WHAT TO PRODUCE: Determine how many lines in these records hold "JSON". Only the number is wanted.

Start of RECORDS PROVIDED

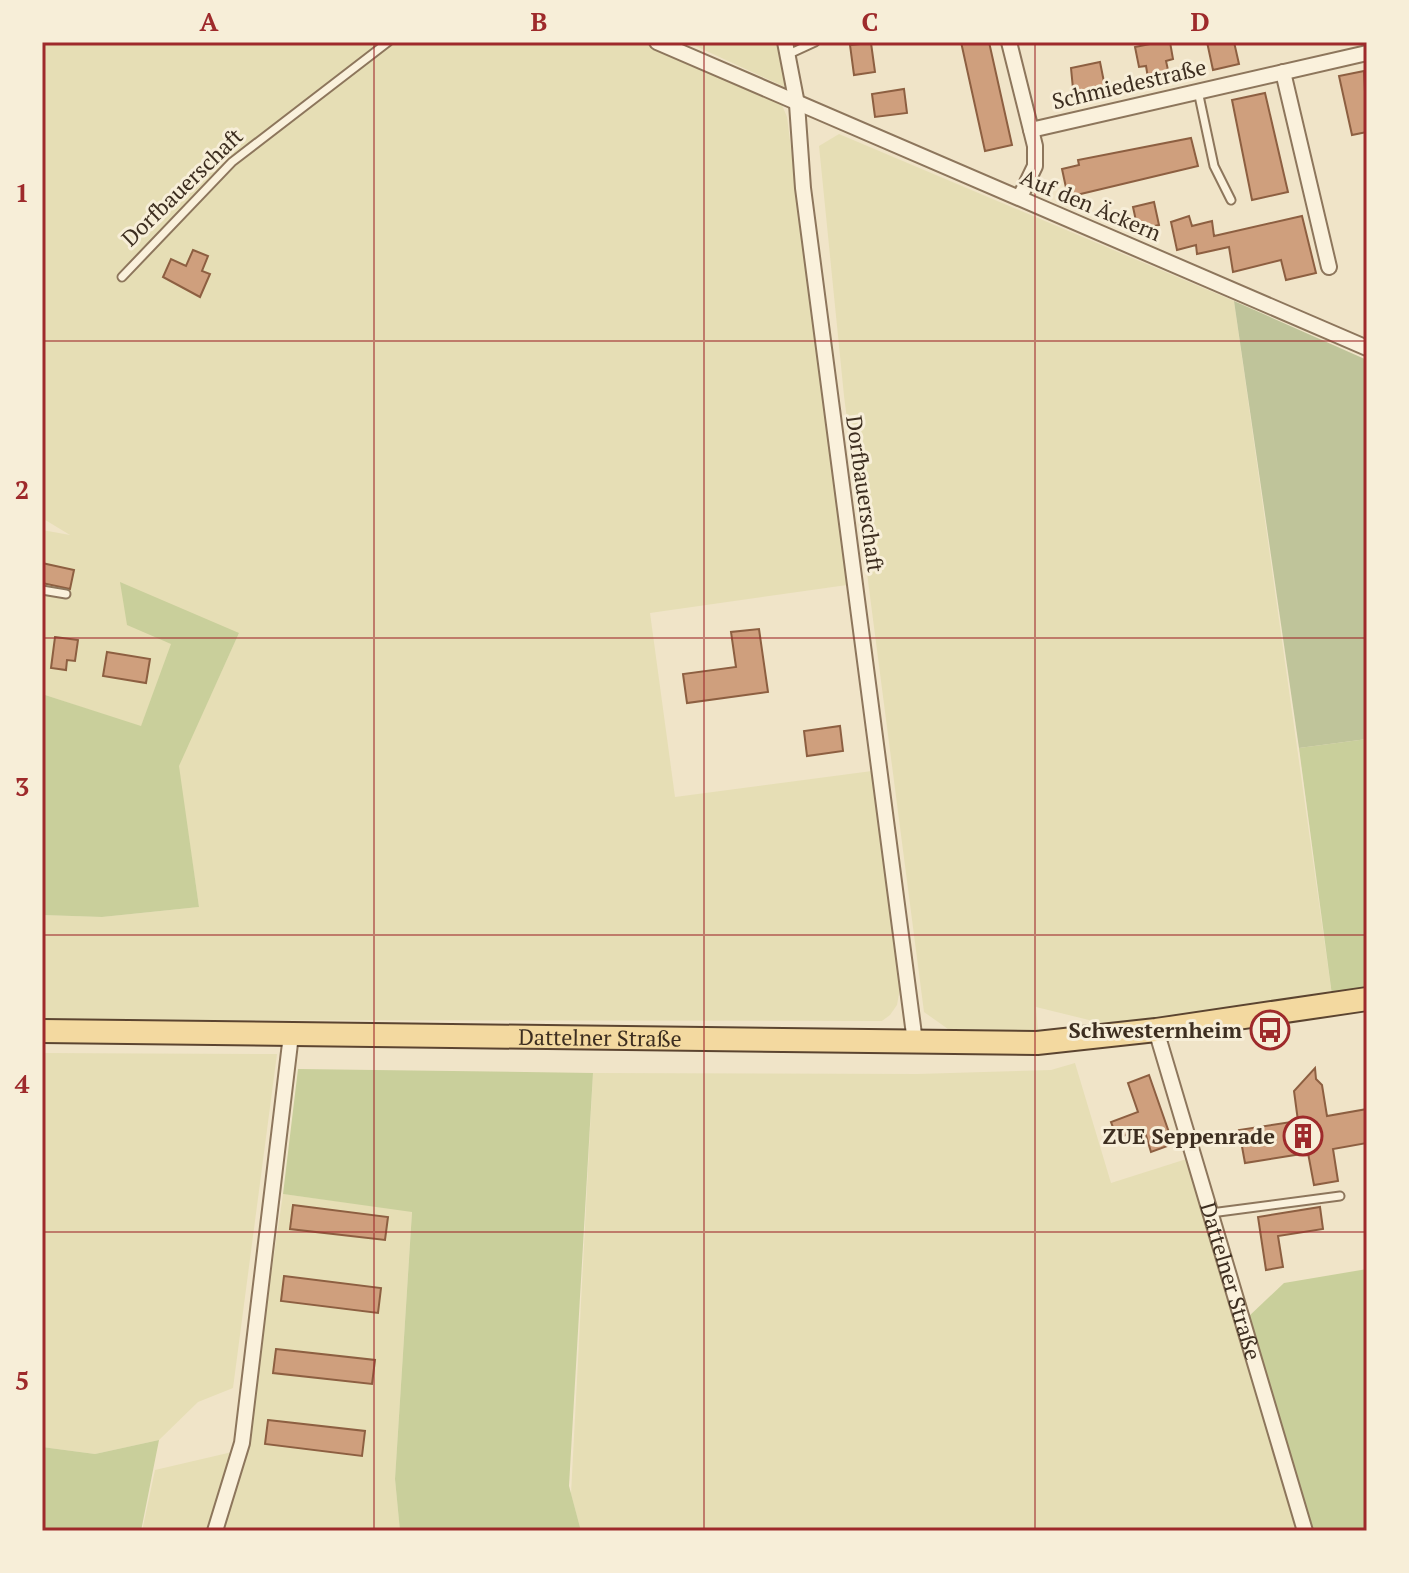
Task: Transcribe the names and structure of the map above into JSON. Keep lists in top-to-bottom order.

End of RECORDS PROVIDED
Start of RECORDS PROVIDED

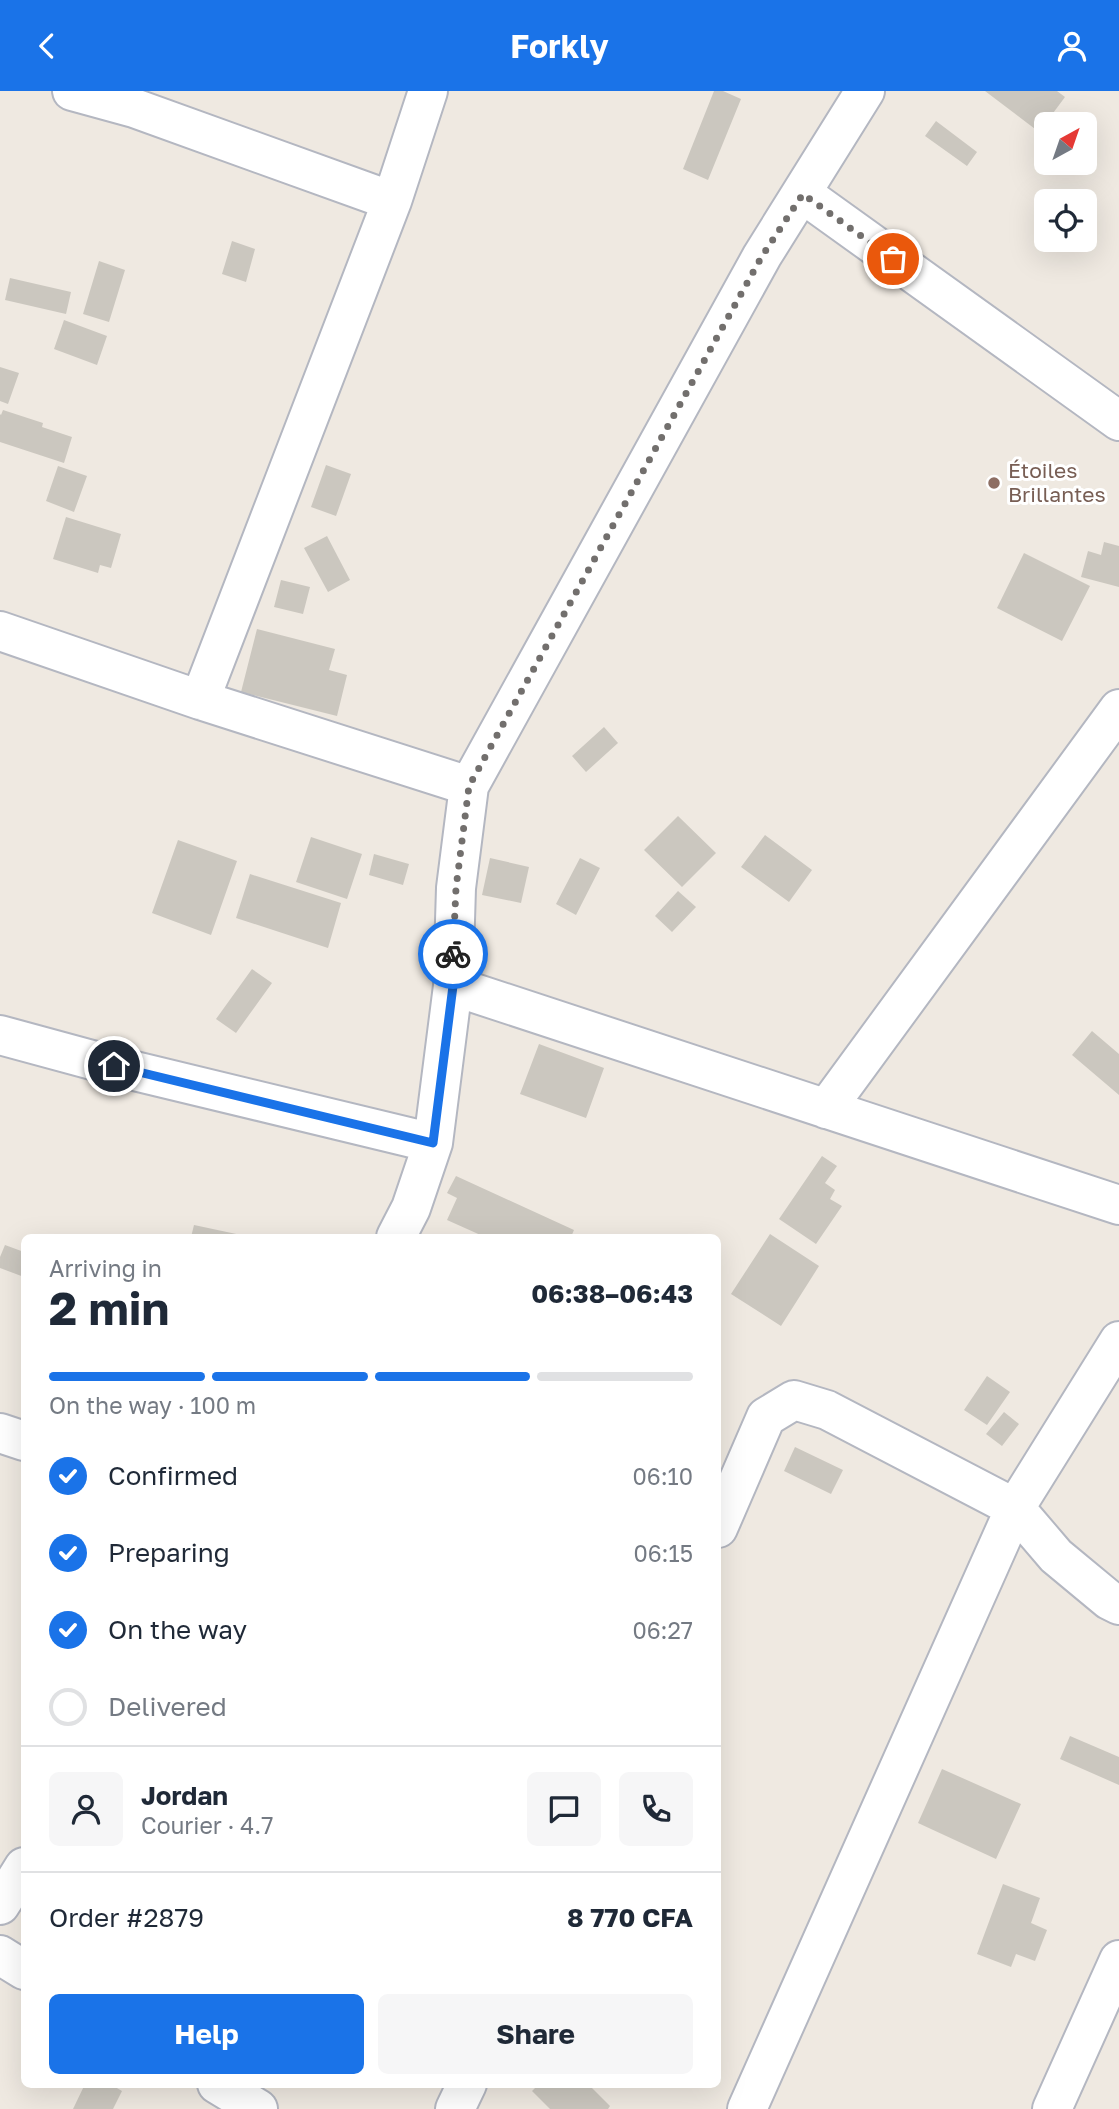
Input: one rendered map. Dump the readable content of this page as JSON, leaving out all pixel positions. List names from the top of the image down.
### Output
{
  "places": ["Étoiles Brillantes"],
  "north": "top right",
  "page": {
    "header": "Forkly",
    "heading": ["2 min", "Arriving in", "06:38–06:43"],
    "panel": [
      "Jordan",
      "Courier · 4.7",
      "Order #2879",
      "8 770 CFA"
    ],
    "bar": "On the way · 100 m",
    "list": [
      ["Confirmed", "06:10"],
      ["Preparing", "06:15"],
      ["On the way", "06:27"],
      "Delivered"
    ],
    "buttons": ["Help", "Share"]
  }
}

End of RECORDS PROVIDED

OUTPUT FOR THIS EXERCISE: 2